I’m sorry you feel that way,” he said gently. But it upset him to know that what he really wanted to say was quite ungentle. Like, “Has it ever occurred to you, lady, what an arrogant creature you are, just about one micro-millimeter under that sweetly pious skin of yours? You wouldn’t know a critical commentary from the Sunday supplement, you’ve never wrestled hard with a textual problem in your life, but you feel perfectly capable of telling the world how it is!” But he dared not say it. He was supposed to be a nice man. He didn’t want her to lose faith in that, too. “Well, people are talking in the other congregations, Brother Mintner, and I sure hate to see The Cause hurt. I don’t know why you can’t make yourself clear. I know you’ve been in school a long time and everything, but it just seems to me like you have drifted away from the old paths and …

Her voice droned on, saying the phrases he had heard for twenty-five years. He hardly listened anymore, knowing that the parroted phrases would only enrage him. When she had finished, he had gotten control of his voice and he spoke quietly to her.

“May I say to you that you are welcome to visit in our home and talk about these things. You could bring up whatever you liked then, and I’m sure we could understand one another better.”

“Oh we’re leaving town right away,” she said. “We’re moving to Canon City, Colorado.”

He could not say what he was thinking. He said instead, “I suppose there is a Church of Christ there?”

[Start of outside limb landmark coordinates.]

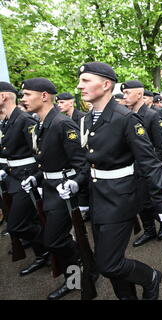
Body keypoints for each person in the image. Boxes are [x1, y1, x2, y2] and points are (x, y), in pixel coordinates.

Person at [76, 62, 162, 300]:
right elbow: (89, 162)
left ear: (106, 84)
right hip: (98, 197)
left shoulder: (126, 119)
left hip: (120, 198)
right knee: (108, 258)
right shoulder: (89, 119)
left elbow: (149, 162)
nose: (80, 86)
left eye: (86, 80)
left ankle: (151, 277)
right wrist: (78, 189)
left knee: (108, 264)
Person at [20, 78, 87, 300]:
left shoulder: (61, 123)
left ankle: (77, 276)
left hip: (63, 191)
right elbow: (47, 161)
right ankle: (85, 267)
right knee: (55, 239)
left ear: (44, 96)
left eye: (27, 94)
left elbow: (82, 163)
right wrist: (35, 178)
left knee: (54, 240)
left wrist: (75, 183)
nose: (23, 99)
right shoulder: (41, 123)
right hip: (49, 188)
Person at [0, 81, 49, 277]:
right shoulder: (8, 120)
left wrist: (36, 177)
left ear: (3, 97)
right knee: (28, 219)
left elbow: (39, 153)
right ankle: (43, 254)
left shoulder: (24, 119)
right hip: (13, 177)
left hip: (26, 177)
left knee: (17, 225)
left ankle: (53, 245)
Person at [121, 80, 162, 247]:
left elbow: (160, 145)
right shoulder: (125, 116)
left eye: (128, 93)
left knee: (152, 200)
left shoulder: (152, 115)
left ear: (140, 94)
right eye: (124, 93)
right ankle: (149, 230)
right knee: (140, 202)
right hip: (131, 168)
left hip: (148, 167)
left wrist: (152, 164)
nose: (124, 96)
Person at [56, 92, 90, 222]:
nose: (59, 105)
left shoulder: (82, 117)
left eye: (62, 102)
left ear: (71, 102)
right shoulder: (62, 119)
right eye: (58, 103)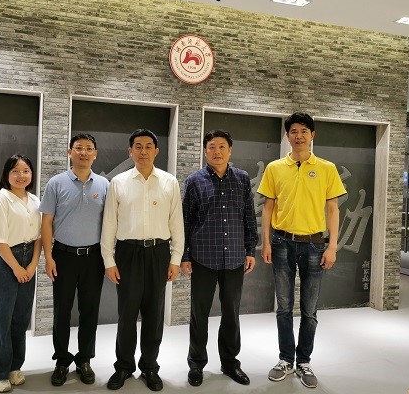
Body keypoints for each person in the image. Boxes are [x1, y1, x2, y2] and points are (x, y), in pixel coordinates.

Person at [257, 112, 346, 389]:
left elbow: (333, 209)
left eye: (304, 131)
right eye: (294, 131)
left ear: (312, 135)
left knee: (309, 309)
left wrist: (332, 246)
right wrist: (266, 242)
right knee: (283, 307)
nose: (299, 136)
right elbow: (268, 208)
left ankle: (304, 361)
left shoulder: (326, 168)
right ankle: (285, 359)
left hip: (315, 244)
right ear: (287, 136)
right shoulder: (275, 168)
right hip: (282, 242)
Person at [100, 129, 184, 392]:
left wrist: (175, 258)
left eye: (148, 146)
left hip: (159, 253)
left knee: (154, 314)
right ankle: (124, 366)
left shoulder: (169, 182)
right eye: (138, 146)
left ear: (156, 151)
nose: (143, 151)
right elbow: (109, 223)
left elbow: (177, 222)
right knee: (127, 314)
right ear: (130, 151)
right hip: (128, 253)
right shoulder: (118, 183)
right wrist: (109, 260)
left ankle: (149, 367)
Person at [180, 130, 258, 387]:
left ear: (230, 150)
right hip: (203, 257)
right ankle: (196, 364)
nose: (217, 151)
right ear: (205, 151)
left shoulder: (242, 179)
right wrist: (185, 255)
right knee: (199, 313)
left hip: (234, 257)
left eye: (222, 146)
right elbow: (186, 221)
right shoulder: (194, 181)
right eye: (212, 147)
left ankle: (230, 362)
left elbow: (248, 216)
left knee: (231, 313)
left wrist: (250, 250)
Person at [39, 133, 109, 387]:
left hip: (94, 258)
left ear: (95, 154)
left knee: (90, 311)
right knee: (62, 311)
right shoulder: (56, 183)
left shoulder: (104, 184)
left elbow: (110, 223)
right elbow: (46, 221)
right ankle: (61, 360)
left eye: (89, 148)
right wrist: (48, 257)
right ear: (70, 152)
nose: (83, 153)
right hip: (63, 256)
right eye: (78, 148)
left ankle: (84, 360)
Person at [0, 154, 42, 393]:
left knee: (20, 318)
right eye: (15, 171)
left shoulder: (35, 200)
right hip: (6, 260)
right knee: (1, 319)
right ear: (7, 174)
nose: (21, 176)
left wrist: (32, 266)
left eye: (26, 171)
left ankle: (14, 367)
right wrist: (17, 268)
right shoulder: (1, 200)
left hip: (29, 259)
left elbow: (39, 237)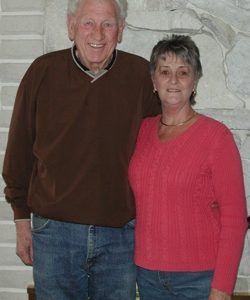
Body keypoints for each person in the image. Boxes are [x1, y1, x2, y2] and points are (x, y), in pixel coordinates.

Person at [2, 0, 160, 299]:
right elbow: (18, 152)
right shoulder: (42, 72)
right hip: (54, 234)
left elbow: (161, 148)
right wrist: (22, 219)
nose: (97, 33)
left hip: (120, 235)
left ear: (121, 30)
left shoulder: (140, 75)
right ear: (71, 26)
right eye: (88, 22)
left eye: (108, 24)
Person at [128, 35, 247, 300]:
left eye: (183, 72)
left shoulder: (216, 137)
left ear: (194, 82)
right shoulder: (142, 130)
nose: (173, 80)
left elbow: (235, 218)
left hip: (198, 280)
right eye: (165, 71)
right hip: (147, 274)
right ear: (154, 81)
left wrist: (222, 288)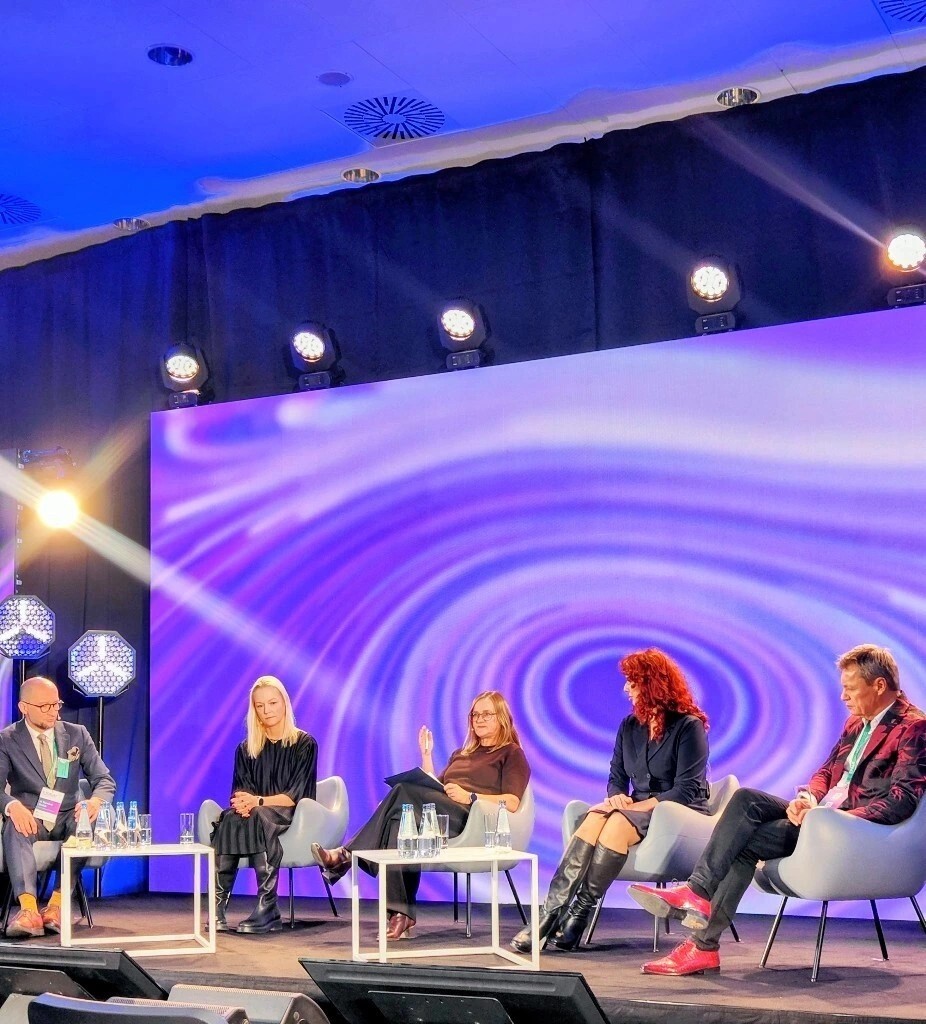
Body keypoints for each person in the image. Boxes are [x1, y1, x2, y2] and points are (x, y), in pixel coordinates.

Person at [630, 644, 926, 976]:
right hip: (819, 820)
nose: (843, 696)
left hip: (848, 831)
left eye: (850, 688)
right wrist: (809, 799)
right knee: (746, 802)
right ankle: (698, 911)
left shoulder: (913, 727)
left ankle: (700, 930)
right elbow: (827, 771)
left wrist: (834, 819)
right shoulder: (855, 724)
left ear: (879, 685)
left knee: (743, 841)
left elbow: (903, 800)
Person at [511, 648, 710, 953]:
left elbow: (685, 789)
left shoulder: (688, 726)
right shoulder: (630, 726)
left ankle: (577, 915)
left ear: (651, 684)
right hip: (637, 810)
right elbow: (616, 775)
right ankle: (551, 915)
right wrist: (616, 797)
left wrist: (631, 807)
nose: (626, 688)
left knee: (616, 821)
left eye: (632, 682)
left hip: (678, 814)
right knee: (594, 817)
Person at [312, 690, 531, 940]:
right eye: (475, 714)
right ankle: (400, 914)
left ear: (501, 717)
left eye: (486, 714)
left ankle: (345, 855)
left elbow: (512, 802)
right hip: (440, 819)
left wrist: (470, 796)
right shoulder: (461, 754)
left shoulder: (511, 753)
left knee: (402, 791)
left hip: (473, 822)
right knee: (398, 822)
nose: (479, 719)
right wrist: (427, 756)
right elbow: (434, 789)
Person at [0, 675, 116, 938]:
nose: (53, 711)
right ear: (23, 707)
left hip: (67, 814)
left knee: (85, 821)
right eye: (45, 706)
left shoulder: (77, 734)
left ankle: (56, 906)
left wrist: (94, 801)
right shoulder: (7, 739)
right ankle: (29, 910)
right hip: (32, 816)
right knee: (14, 826)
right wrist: (11, 805)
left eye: (56, 704)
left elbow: (104, 780)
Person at [212, 676, 317, 934]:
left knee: (259, 815)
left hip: (291, 815)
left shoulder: (305, 744)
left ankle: (268, 905)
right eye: (260, 706)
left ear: (285, 703)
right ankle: (217, 907)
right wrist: (244, 804)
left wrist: (257, 802)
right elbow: (241, 791)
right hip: (256, 813)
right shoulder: (246, 749)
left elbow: (295, 795)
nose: (267, 710)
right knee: (228, 818)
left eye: (272, 703)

“I think so,” she said, “but I don’t know anything about it. I hope it will be a Sound and Loyal Church.”

He said he hoped it would be, and that he knew she would undoubtedly be a strong new influence upon it. She agreed, deprecating meanwhile her talents, and at last she hung up.

Two more calls, he thought, just two more and I’ll crack. They know it, too. They know that you cannot be patient with them forever, and they simply wait until you break and then they become all injured piety and tell you that even if you are doctrinally unsound you can at least be humble and try to have the Christ-like spirit.

The top of his head was hammering painfully now and he knew he would have to get out of the house and walk for a while. It would not do to carry his frustration past the night’s sleeping. Tomorrow was Sunday and all those hungry faces, hoping against hope, would be lifted to him.